TO DO
Only the lines from the one containing "middle dip: (253, 303)" to the end of the data are wanted; print them exactly as they appear.

DATA PROVIDED

——

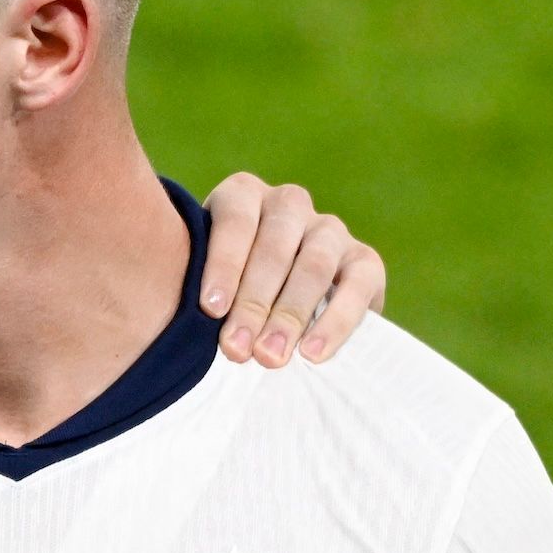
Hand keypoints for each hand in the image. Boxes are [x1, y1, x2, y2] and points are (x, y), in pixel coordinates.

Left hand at [199, 172, 386, 366]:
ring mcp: (329, 229)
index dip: (224, 264)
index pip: (236, 219)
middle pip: (274, 248)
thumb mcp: (207, 281)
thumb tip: (187, 328)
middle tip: (236, 349)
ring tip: (270, 356)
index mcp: (242, 195)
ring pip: (314, 264)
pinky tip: (312, 354)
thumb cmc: (226, 293)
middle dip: (253, 303)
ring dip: (290, 315)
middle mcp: (288, 205)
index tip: (210, 310)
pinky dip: (336, 322)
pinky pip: (358, 285)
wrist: (278, 305)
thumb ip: (203, 292)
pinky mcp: (364, 261)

——

EXPECTED ANSWER
middle dip: (253, 303)
ring dip: (290, 315)
middle mcp: (288, 205)
index tip: (210, 310)
pinky dip: (336, 322)
pinky pip: (358, 285)
wrist: (278, 305)
thumb ip: (203, 292)
pinky mcp: (364, 261)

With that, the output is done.